The question of whether Owners Corporations can prohibit lot owners, or occupiers of lots, from keeping pets, is something lot owners and tenants think of often.  To answer this question we first need to understand Owners Corporation rules – specifically, what is it in the power of the Owners Corporation to make rules about, and can they be made about the keeping of pets?

Model Rules

The Owners Corporations Regulations make provision for Model Rules for Owners Corporations.  These rules make general provisions for expected levels of behaviour at the property and address administrative issues related to the use of the common property.

There are two model rules regarding the use of common property that are relevant to the keeping of animals in buildings with Owners Corporations:

  • 4.1 (4) If the owners corporation has resolved that an animal is a danger or is causing a nuisance to the common property, it must give reasonable notice of this resolution to the owner or occupier who is keeping the animal.
  • 4.1 (5) An owner or occupier of a lot who is keeping an animal that is the subject of a notice under subrule (4) must remove that animal.

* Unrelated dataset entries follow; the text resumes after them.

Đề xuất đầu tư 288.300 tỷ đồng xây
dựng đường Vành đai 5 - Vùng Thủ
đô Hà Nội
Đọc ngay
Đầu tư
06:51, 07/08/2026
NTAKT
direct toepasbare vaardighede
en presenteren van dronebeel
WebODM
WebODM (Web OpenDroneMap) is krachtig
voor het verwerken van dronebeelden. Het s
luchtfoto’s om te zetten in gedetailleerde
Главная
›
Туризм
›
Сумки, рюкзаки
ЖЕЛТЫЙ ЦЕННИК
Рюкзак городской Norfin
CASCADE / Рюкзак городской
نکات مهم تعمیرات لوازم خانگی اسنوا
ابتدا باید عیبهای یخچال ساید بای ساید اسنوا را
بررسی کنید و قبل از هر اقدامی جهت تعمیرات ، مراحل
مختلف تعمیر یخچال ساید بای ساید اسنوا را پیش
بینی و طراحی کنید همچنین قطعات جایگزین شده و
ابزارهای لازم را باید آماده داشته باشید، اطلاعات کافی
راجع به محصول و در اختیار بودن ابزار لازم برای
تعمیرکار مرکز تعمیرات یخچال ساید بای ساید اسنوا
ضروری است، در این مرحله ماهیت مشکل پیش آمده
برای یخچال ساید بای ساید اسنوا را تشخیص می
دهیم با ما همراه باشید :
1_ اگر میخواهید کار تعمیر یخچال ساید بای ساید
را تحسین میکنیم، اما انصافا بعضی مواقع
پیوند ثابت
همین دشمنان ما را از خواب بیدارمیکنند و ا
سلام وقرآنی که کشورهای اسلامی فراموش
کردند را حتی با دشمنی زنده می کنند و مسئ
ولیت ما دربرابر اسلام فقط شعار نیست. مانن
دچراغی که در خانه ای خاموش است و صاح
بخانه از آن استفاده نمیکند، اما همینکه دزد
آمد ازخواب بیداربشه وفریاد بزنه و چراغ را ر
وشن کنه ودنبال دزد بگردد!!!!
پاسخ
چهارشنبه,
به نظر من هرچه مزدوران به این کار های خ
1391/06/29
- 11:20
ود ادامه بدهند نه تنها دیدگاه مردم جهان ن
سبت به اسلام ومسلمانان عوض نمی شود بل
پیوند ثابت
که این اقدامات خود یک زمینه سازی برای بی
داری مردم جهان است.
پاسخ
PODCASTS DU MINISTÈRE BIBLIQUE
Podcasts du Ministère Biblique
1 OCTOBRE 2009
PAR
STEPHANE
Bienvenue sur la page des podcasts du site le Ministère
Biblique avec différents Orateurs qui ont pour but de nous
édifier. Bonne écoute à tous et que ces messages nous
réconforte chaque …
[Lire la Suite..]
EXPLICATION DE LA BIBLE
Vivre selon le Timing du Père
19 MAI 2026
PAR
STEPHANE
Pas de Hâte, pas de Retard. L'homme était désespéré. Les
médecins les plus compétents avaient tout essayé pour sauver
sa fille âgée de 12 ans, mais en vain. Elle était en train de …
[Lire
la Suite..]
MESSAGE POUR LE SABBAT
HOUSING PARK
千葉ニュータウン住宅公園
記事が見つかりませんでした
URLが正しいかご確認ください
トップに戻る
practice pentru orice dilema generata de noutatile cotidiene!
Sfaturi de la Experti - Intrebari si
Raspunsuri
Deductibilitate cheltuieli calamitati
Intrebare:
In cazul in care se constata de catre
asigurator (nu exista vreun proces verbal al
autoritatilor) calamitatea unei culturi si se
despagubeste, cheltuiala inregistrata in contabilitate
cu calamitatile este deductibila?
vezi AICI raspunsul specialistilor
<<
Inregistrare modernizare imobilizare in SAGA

These rules are relevant to the use of common property where the animal is either dangerous or causing a nuisance.  If it is established that this is the case then the Owners Corporation will usually decide if the animal needs to be removed.  Tim Graham, from HWL Ebsworth lawyers, outlined this process (See Pets in Owners Corporations in Victoria).

Consumer Affairs Victoria have recently released an exposure draft of the Owners Corporations and Other Acts Amendments Bill for public consultation, and this sets out many proposals to improve the governance and internal relations in Owners Corporations, including the development of new model rules.  To date, there is no mention of new model rules regarding the keeping of animals.

Preparing rules

In addition to the model rules however, Owners Corporations do have the ability to make their own rules, if granted permission by special resolution.  Importantly, these rules cannot conflict with other laws:

  • SECT 140 – OWNERS CORPORATIONS ACT 2006.  Rules to be of no effect if inconsistent with law.

It is widely accepted practice that the drafting of such rules be completed by a solicitor experienced in this area of the law as they need to follow the requirements of the Owners Corporation Act 2006 and the Australian Consumer Law and Fair Trading Act 2012, amongst others.  These regulations protect people’s rights, such as to privacy and not to be discriminated against.

Consumer Affairs Victoria’s How to Make Owners Corporation Rules information sheet details the process of making rules.

Rules prohibiting pets

There have been cases where Owners Corporations have made additional rules that owners or occupiers have tested the validity of at VCAT. In one such case (Owners Corporation SP24474 v Watkins), an Owners Corporation had made two special rules to prevent animals from being both in units and on common property.

In this case it was decided by VCAT that the rule preventing pets from being in units was invalid, and that the rule preventing pets from being on common property unfairly discriminated against pet owners.

The ruling regarding common property however was made in the context of that particular buildings plan of subdivision (where the common property driveway was the only way into and out of the property) and noted that there may be some instances where restricting an animals access to common property is fair, such as in the case where the buildings common property includes a swimming pool or gymnasium, and the animals presence in these areas interferes with other owner or occupiers enjoyment of common property (see note).  It may also be fair to make a rule requiring animals to be on a leash when on common property.

In summary, if your pet is not a danger or a nuisance when using common property, it is unlikely that an Owners Corporation can prohibit you from keeping a pet.  They may be able to make rules however prohibiting your pet from certain common property areas or requiring them to be on a leash when on common property.

If your Owners Corporation has made a rule around the keeping of pets contact your Owners Corporation manager to discuss it, or seek legal advice.

Note: rules cannot be made that restrict the use of a guide dog.